La ópera de la discordia
ANDY ROBINSON
Nueva York. Corresponsal
Reestreno en Nueva York de “Muerte de
Klinghoffer”, de Adams, tildada de antisemita
La ópera “Muerte de Klinghoffer”,
del compositor minimalista estadounidense John Adams,
ya levantó ampollas en EE.UU. cuando se estrenó
hace 12 años. Ahora, en plena “guerra
contra el terror”, no se descartaba la intervención
de la policía de “seguridad interna”
en el estreno, el pasado miércoles, de una
nueva producción de la opera en la Brooklyn
Academy of Music (BAM).
La obra se basa en el secuestro del
crucero “Achille Lauro” por un grupo
armado palestino y el asesinato del jubilado judío
Leon Klinghoffer. La obra ha sido tachada en repetidas
ocasiones de antisemita y de hacer apología
del terrorismo.
Y, previsiblemente, desde el 11-S
la crítica se ha convertido en censura. La
Boston Symphony Orchestra suspendió su interpretación
de la ópera poco después de los atentados.
En verano de este año la televisión
semipública PBS suspendió la retransmisión
de una nueva película basada en la ópera
dirigida por la británica Penny Woolcock.
Los responsables de programación de PBS “dijeron
que tenían miedo de perder su financiación”,
dijo Woolcock a “La Vanguardia”. El
filme fue tildado de “moralmente repugnante”

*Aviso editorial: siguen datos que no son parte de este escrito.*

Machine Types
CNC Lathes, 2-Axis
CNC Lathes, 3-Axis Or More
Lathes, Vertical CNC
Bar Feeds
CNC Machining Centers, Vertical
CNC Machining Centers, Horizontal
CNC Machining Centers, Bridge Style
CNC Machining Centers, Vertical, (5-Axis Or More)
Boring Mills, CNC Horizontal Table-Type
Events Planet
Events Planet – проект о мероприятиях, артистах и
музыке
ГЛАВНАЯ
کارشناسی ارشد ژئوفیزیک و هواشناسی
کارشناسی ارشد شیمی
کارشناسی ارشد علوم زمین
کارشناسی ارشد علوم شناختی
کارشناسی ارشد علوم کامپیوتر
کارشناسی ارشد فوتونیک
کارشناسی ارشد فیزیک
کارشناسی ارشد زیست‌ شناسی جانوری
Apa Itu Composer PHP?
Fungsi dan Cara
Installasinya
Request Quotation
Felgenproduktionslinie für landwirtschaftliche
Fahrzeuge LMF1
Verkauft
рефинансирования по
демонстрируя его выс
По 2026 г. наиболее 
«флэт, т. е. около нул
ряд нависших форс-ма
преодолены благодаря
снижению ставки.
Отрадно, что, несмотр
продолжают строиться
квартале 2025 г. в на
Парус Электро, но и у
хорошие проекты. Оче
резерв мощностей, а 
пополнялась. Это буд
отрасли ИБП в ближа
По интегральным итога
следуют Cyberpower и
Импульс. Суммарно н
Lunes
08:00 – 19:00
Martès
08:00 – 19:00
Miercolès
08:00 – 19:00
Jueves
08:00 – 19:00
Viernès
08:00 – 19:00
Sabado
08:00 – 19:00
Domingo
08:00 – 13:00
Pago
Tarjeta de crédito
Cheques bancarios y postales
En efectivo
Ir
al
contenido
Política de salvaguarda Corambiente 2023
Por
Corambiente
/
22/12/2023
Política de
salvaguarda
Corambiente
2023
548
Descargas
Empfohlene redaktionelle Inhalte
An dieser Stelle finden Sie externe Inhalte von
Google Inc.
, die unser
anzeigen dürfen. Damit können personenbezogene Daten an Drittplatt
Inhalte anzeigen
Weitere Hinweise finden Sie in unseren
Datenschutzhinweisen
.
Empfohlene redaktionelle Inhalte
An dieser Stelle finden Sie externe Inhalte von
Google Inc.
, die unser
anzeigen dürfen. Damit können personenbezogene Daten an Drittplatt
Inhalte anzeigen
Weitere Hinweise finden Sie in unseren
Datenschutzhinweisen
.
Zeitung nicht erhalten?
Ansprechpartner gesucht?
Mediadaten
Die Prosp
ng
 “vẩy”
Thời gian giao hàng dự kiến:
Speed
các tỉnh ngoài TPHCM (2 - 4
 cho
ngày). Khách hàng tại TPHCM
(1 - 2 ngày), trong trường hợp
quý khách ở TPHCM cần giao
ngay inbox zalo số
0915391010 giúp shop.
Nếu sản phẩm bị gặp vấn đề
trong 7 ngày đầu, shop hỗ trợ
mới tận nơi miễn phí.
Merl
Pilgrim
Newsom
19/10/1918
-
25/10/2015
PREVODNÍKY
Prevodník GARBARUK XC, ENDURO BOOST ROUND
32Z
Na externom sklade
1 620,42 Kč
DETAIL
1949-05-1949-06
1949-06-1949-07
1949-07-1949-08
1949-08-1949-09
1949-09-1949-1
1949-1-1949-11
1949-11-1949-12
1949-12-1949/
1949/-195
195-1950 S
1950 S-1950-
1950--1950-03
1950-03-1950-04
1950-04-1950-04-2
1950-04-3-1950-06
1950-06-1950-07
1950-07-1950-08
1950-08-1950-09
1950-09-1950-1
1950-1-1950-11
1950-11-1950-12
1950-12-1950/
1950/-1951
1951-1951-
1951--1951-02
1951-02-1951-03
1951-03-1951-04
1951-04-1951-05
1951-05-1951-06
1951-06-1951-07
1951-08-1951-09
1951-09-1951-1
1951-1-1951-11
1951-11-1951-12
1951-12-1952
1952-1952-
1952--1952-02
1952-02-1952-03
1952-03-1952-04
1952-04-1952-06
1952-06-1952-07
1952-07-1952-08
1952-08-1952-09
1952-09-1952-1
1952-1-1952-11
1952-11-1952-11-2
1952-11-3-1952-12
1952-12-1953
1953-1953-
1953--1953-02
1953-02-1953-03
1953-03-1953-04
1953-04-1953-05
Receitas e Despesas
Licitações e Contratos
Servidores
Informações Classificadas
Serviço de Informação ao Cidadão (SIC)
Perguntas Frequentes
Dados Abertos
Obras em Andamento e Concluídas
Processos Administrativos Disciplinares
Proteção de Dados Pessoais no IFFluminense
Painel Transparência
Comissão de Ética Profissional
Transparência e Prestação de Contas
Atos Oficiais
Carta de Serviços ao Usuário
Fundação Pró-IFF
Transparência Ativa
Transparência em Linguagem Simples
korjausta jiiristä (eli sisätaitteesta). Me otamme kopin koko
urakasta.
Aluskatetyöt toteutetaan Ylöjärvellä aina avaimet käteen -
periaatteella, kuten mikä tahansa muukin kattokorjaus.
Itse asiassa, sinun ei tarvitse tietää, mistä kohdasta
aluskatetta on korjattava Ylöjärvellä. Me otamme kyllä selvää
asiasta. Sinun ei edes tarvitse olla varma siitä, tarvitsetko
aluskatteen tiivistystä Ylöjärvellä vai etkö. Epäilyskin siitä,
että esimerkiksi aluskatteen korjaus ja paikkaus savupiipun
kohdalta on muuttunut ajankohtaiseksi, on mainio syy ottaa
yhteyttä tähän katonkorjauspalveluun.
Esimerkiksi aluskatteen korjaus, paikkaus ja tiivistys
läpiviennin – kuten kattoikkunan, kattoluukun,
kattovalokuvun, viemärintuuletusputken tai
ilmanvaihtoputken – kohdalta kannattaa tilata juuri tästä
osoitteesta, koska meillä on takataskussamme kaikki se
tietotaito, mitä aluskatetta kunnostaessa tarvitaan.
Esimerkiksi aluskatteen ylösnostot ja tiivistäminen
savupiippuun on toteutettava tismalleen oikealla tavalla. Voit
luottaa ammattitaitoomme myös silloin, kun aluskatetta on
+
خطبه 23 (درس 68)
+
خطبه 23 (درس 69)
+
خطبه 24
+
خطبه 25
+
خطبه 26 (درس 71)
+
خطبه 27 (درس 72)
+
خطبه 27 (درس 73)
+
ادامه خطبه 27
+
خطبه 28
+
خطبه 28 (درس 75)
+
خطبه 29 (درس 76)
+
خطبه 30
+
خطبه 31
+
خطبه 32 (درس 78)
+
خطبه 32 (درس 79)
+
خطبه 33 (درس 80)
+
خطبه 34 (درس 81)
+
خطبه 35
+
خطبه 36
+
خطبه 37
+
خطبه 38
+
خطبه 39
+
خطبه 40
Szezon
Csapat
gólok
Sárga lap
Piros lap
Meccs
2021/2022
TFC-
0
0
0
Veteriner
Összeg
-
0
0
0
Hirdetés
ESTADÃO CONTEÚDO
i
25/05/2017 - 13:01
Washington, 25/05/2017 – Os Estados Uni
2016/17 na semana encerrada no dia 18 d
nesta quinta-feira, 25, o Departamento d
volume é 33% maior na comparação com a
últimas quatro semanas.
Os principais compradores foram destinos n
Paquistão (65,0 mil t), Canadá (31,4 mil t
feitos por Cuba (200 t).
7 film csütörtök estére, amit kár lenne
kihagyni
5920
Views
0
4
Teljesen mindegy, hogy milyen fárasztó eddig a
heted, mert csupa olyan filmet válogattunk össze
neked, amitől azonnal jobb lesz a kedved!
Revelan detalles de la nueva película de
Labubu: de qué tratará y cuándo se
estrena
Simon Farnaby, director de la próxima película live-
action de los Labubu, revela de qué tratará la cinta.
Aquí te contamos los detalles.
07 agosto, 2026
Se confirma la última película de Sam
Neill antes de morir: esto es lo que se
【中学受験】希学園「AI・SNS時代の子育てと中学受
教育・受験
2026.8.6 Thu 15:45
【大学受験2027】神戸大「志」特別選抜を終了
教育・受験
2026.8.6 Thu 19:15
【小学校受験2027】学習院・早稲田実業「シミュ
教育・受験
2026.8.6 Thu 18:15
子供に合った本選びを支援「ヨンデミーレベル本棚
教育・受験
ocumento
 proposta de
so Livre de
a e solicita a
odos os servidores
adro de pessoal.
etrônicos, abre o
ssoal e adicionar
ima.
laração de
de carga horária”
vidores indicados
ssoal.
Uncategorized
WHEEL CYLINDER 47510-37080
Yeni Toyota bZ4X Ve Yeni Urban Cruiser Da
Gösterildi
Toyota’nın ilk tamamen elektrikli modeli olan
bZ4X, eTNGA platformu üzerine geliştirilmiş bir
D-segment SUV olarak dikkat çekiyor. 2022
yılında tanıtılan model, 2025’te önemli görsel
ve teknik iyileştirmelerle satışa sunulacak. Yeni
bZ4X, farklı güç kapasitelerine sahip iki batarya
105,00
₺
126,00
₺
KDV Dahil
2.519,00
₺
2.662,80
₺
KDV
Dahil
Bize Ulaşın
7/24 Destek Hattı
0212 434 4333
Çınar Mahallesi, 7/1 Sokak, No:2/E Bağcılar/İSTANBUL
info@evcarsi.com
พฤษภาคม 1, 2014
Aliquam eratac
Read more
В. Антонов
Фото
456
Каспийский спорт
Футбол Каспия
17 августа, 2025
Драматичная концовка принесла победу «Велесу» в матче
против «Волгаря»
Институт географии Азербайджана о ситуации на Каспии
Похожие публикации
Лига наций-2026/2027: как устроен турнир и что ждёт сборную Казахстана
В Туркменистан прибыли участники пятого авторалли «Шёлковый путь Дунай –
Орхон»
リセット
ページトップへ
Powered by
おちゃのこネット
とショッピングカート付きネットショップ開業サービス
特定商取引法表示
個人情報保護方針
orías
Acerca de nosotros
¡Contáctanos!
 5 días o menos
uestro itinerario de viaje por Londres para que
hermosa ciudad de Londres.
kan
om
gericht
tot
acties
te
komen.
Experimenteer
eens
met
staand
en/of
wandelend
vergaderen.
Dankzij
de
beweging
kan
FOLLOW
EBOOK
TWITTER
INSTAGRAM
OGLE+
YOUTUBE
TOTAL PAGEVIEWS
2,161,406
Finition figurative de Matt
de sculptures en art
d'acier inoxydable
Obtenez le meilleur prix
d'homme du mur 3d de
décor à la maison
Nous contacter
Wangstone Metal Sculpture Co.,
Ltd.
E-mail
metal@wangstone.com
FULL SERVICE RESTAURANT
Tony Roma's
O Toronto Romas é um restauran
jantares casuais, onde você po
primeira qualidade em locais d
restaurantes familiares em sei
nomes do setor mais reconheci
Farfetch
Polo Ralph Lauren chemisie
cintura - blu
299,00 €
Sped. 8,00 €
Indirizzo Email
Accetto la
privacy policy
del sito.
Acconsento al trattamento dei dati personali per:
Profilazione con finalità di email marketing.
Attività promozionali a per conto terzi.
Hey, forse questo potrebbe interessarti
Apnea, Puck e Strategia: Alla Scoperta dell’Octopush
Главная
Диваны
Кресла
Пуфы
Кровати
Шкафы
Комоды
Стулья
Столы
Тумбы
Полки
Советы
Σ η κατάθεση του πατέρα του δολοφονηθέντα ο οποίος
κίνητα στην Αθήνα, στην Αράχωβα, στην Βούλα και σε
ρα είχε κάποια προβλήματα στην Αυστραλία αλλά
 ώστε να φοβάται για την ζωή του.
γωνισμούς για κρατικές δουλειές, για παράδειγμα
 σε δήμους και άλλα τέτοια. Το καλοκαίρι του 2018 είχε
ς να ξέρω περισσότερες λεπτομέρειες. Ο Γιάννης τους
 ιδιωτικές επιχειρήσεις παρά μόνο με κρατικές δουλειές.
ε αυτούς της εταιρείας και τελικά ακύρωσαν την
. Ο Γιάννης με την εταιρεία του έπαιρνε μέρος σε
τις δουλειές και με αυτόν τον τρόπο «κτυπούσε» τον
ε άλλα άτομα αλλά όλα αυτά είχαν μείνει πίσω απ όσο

por el “San Francisco Chronicle”.
Adams ya preveía polémica
antes de la producción del BAM: “No
sé cómo va ser en Brooklyn porque
levantó pasiones hace 12 años y me
imagino que los sentimientos están hoy más
a flor de piel”, dijo la semana pasada a “Time
Out”. La comunidad judía ortodoxa de
Brooklyn es una cantera de los jóvenes radicales
que realizan los asentamientos ilegales en los territorios
palestinos.
La ópera compara el sufrimiento
de los palestinos con el de los judíos y
sitúa las raíces del terrorismo en
las injusticias cometidas durante y después
de la ocupación israelí. “La
casa de mi padre fue devastada en 1948 por los israelíes”,
se dice en el “Coro de los palestinos exiliados”.
En otra escena, el adolescente terrorista palestino
Mamoud canta un aria en la que recuerda como fue
expulsado de su casa durante la ocupación
israelí.
Un segundo coro presenta el caso de
lo judíos. Pero en EE.UU. en el 2003 la ecuanimidad
es tabú: “Nos preocupa la ópera
porque deja entrever que hay dos formas de entender
el terrorismo palestino”, dijo un portavoz
de la asociación judía Liga de Antidifamación.